** PAGE EXTRACT **
* * * *

2/30 29. Private Life

In Private Life, a bohemian middle-aged couple struggle to have a child. Kathryn Hahn and Paul Giamatti are hilarious and poignant. And the pathos is piled on as twenty-something college drop-out Sadie (Kayli Carter) parachutes into their life. High-jinks follow, though director Tamara Jenkins ensures the existential sadness that has become part of the protagonists daily life never quite fades.

Netflix

3/30 28. High Flying Bird

Steven Soderbergh has become something of a Netflix regular, with his Meryl Streep-starring The Laundromat recently premiering on the service. His earlier movie High Flying Bird is about a basketball agent (André Holland) in a game of skulduggery between players (mostly black and uneducated) and team owners (white and wealthy). It’s a great sports film and also a commentary on the racial and social schisms that divide America.

* * * *

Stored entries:
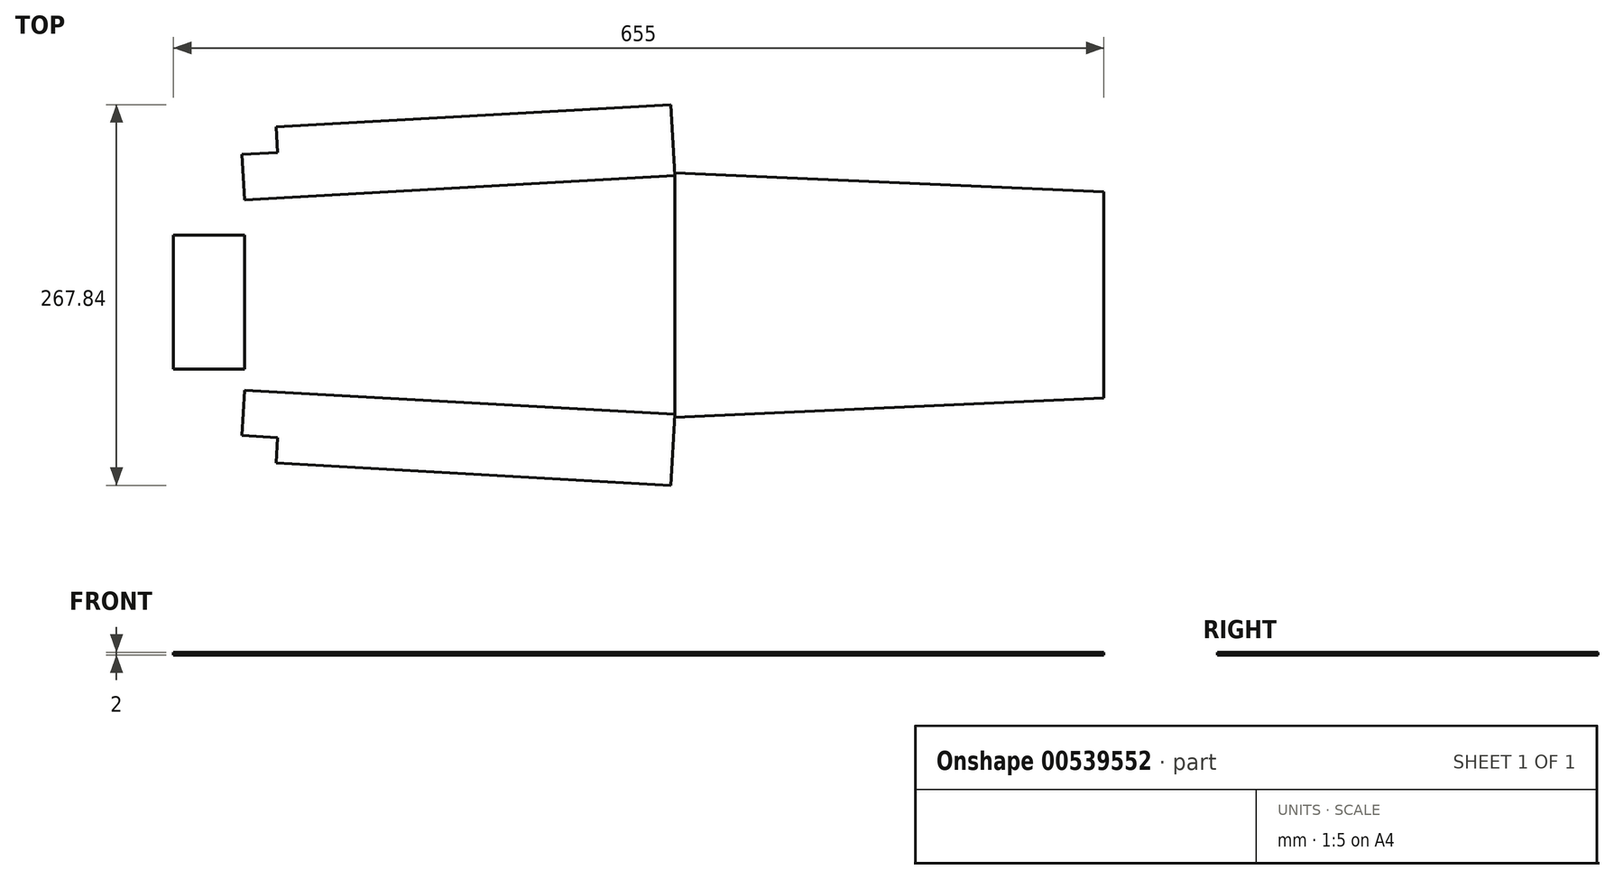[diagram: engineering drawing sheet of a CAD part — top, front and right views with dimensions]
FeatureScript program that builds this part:
annotation { "Feature Type Name" : "Feature", "Feature Type Description" : "" }
export const myFeature = defineFeature(function(context is Context, id is Id, definition is map)
    precondition{}
    {
        {
            var Q0;
            Q0=qCreatedBy(makeId("Top.planeOp"),FACE);
            var sketch = newSketch(context, id + "F0", { "sketchPlane" : qUnion([Q0])});
            skLineSegment(sketch, "E0", {"start": v(0, 0) * mm, "end": v(-303, 0) * mm, "construction": true});
            skLineSegment(sketch, "E1", {"start": v(0, 0) * mm, "end": v(275, 0) * mm, "construction": true});
            skLineSegment(sketch, "E2", {"start": v(-303, 0) * mm, "end": v(-353, 0) * mm, "construction": true});
            skLineSegment(sketch, "E3", {"start": v(275, 0) * mm, "end": v(302, 0) * mm, "construction": true});
            skLineSegment(sketch, "E4", {"start": v(0, 0) * mm, "end": v(0, 86) * mm});
            skLineSegment(sketch, "E5", {"start": v(302, 0) * mm, "end": v(302, 72.5) * mm});
            skLineSegment(sketch, "E6", {"start": v(302, 72.5) * mm, "end": v(0, 86) * mm});
            skLineSegment(sketch, "E7", {"start": v(275, 0) * mm, "end": v(275, 73.7) * mm});
            skLineSegment(sketch, "E8", {"start": v(-303, 0) * mm, "end": v(-303, 67) * mm});
            skLineSegment(sketch, "E9", {"start": v(0, 0) * mm, "end": v(0, 84) * mm});
            skPoint(sketch, "E9.endSnap0", {"position": v(0, 43) * mm});
            skLineSegment(sketch, "E10", {"start": v(0, 84) * mm, "end": v(-303, 67) * mm});
            skLineSegment(sketch, "E11", {"start": v(0, 84) * mm, "end": v(-2.8, 133.92) * mm});
            skLineSegment(sketch, "E12", {"start": v(-2.8, 133.92) * mm, "end": v(-280.73, 118.33) * mm});
            skLineSegment(sketch, "E13", {"start": v(-303, 67) * mm, "end": v(-304.8, 98.95) * mm});
            skLineSegment(sketch, "E14", {"start": v(-304.8, 98.95) * mm, "end": v(-279.83, 100.35) * mm});
            skLineSegment(sketch, "E15", {"start": v(-279.83, 100.35) * mm, "end": v(-280.73, 118.33) * mm});
            skLineSegment(sketch, "E16.MirrorCS", {"start": v(-303, 0) * mm, "end": v(-303, -67) * mm});
            skLineSegment(sketch, "E17.MirrorCS", {"start": v(-303, -67) * mm, "end": v(-304.8, -98.95) * mm});
            skLineSegment(sketch, "E18.MirrorCS", {"start": v(-304.8, -98.95) * mm, "end": v(-279.83, -100.35) * mm});
            skLineSegment(sketch, "E19.MirrorCS", {"start": v(-279.83, -100.35) * mm, "end": v(-280.73, -118.33) * mm});
            skLineSegment(sketch, "E20.MirrorCS", {"start": v(-2.8, -133.92) * mm, "end": v(-280.73, -118.33) * mm});
            skLineSegment(sketch, "E21.MirrorCS", {"start": v(0, -84) * mm, "end": v(-2.8, -133.92) * mm});
            skLineSegment(sketch, "E22.MirrorCS", {"start": v(0, -84) * mm, "end": v(-303, -67) * mm});
            skLineSegment(sketch, "E23.MirrorCS", {"start": v(0, 0) * mm, "end": v(0, -84) * mm});
            skLineSegment(sketch, "E24.MirrorCS", {"start": v(302, -72.5) * mm, "end": v(0, -86) * mm});
            skLineSegment(sketch, "E25.MirrorCS", {"start": v(275, 0) * mm, "end": v(275, -73.7) * mm});
            skLineSegment(sketch, "E26.MirrorCS", {"start": v(302, 0) * mm, "end": v(302, -72.5) * mm});
            skLineSegment(sketch, "E27", {"start": v(-353, 0) * mm, "end": v(-353, 42) * mm});
            skLineSegment(sketch, "E28", {"start": v(-353, 42) * mm, "end": v(-303, 42) * mm});
            skLineSegment(sketch, "E29", {"start": v(-353, 0) * mm, "end": v(-353, -52) * mm});
            skLineSegment(sketch, "E30", {"start": v(-353, -52) * mm, "end": v(-303, -52) * mm});
            skText(sketch, "E31", { "text": "Lamiera 2mm\n", "fontName": "OpenSans-Regular.ttf"});
            skLineSegment(sketch, "E32", {"start": v(0, -84) * mm, "end": v(0, -86) * mm});
            const initialGuessF0  = {"E31": [-0.2023, 0.17552, 1, 0, 0.01498]};
            skSetInitialGuess(sketch, initialGuessF0);
            skSolve(sketch);
        }
        {
            var Q0;
            {var subQ3=sQuery(id+"F0.wireOp",EDGE,"E5");Q0=makeQuery(id+"F0.imprint","IMPRINT",FACE,{"disambiguationData":[TD([[makeQuery(id+"F0.imprint","IMPRINT",EDGE,{"derivedFrom":subQ3}),1.0]])]});}
            var Q1;
            {var subQ2=sQuery(id+"F0.wireOp",EDGE,"E4");Q1=makeQuery(id+"F0.imprint","IMPRINT",FACE,{"disambiguationData":[TD([[makeQuery(id+"F0.imprint","IMPRINT",EDGE,{"derivedFrom":subQ2}),-1.0]])]});}
            var Q2;
            Q2=makeQuery(id+"F0.imprint","IMPRINT",FACE,{"disambiguationData":[TD([[makeQuery(id+"F0.imprint","IMPRINT",EDGE,{"derivedFrom":sQuery(id+"F0.wireOp",EDGE,"E9")}),1.0]])]});
            var Q3;
            Q3=makeQuery(id+"F0.imprint","IMPRINT",FACE,{"disambiguationData":[TD([[makeQuery(id+"F0.imprint","IMPRINT",EDGE,{"derivedFrom":sQuery(id+"F0.wireOp",EDGE,"E17.MirrorCS")}),1.0]])]});
            var Q4;
            Q4=makeQuery(id+"F0.imprint","IMPRINT",FACE,{"disambiguationData":[TD([[makeQuery(id+"F0.imprint","IMPRINT",EDGE,{"derivedFrom":sQuery(id+"F0.wireOp",EDGE,"E10")}),-1.0]])]});
            var Q5;
            Q5=makeQuery(id+"F0.imprint","IMPRINT",FACE,{"disambiguationData":[TD([[makeQuery(id+"F0.imprint","IMPRINT",EDGE,{"derivedFrom":sQuery(id+"F0.wireOp",EDGE,"E27")}),-1.0]])]});
            extrude(context, id + "F1", {"entities" : qUnion([Q0, Q1, Q2, Q3, Q4, Q5]), "depth" : 2 * mm, "offsetDistance" : 25 * mm});
        }
    });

* * * *

** CHALLENGES **
(A) Could you switch "myFeature" to "buildPart" in the rows, everything from the first line down to the line containing "var sketch = newSketch(context, id", and write those lines out again with nothing else changed and the pictures left out?
(B) Can you proceed with the Netflix film countdown from where it stops?

** RESPONSE LIST **
(A)
[diagram: engineering drawing sheet of a CAD part — top, front and right views with dimensions]
FeatureScript program that builds this part:
annotation { "Feature Type Name" : "Feature", "Feature Type Description" : "" }
export const buildPart = defineFeature(function(context is Context, id is Id, definition is map)
    precondition{}
    {
        {
            var Q0;
            Q0=qCreatedBy(makeId("Top.planeOp"),FACE);
            var sketch = newSketch(context, id + "F0", { "sketchPlane" : qUnion([Q0])});

(B)
Netflix

4/30 27. I Don’t Feel at Home in this World Anymore

A quirky though ultimately quite dark indie movie about two misfits, Ruth (Melanie Lynskey) and Tony (Elijah Wood), on the trail off a burglar who made off with a silver spoon belonging to Ruth’s grandmother. Whimsical on the surface, I Don’t Feel at Home in this World Anymore is in fact a meditation on what happens when you’ve had enough of life’s fundamental unfairness and lash out.

Netflix

5/30 26. Triple Frontier

Team-up heist movie Triple Frontier stars Ben Affleck, Oscar Isaac, Charlie Hunnum and Pedro Pascal as old marine corps buddies headed to South America for one final pay-day. It’s hugely flawed – but Affleck is convincing as a guy losing his way amidst divorce and middle age. And JC Chandor (Collateral) directs the action scenes with pizzaz. It comes close to being a great action flick for grown-ups before ultimately fizzling out.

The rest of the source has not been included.